Collected data

━━━━━━━━━━━━━━━━━━━━

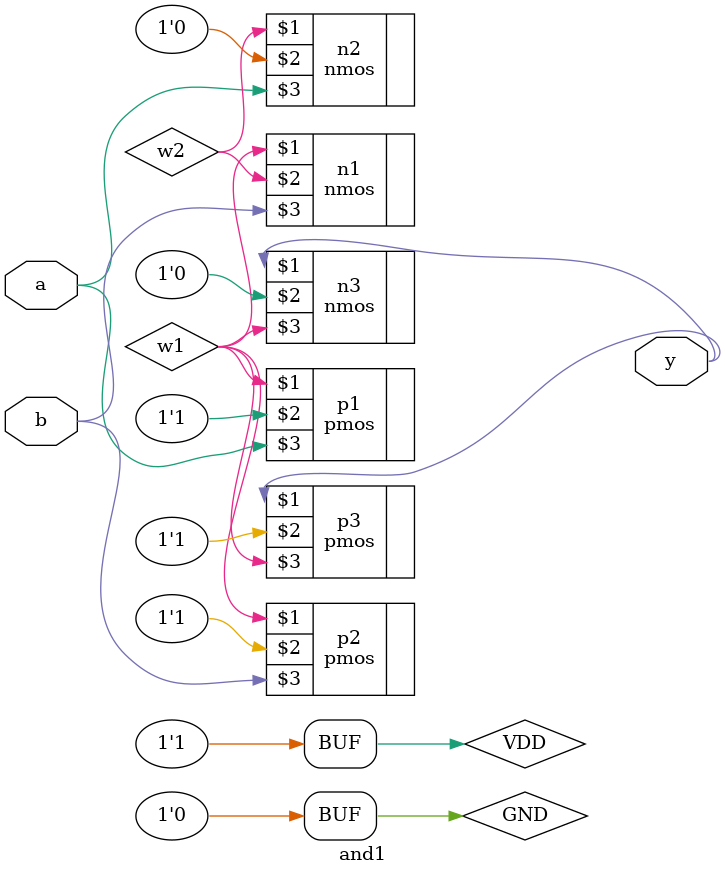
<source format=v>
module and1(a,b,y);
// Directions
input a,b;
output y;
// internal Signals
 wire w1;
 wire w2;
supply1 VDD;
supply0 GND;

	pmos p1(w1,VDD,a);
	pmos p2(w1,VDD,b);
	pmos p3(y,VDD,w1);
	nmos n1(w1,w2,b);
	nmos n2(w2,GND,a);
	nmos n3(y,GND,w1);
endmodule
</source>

━━━━━━━━━━━━━━━━━━━━

Task description
What is needed is an exact copy of the entries, without any images.

Answer to this problem
<source format=v>
module and1(a,b,y);
// Directions
input a,b;
output y;
// internal Signals
 wire w1;
 wire w2;
supply1 VDD;
supply0 GND;

	pmos p1(w1,VDD,a);
	pmos p2(w1,VDD,b);
	pmos p3(y,VDD,w1);
	nmos n1(w1,w2,b);
	nmos n2(w2,GND,a);
	nmos n3(y,GND,w1);
endmodule
</source>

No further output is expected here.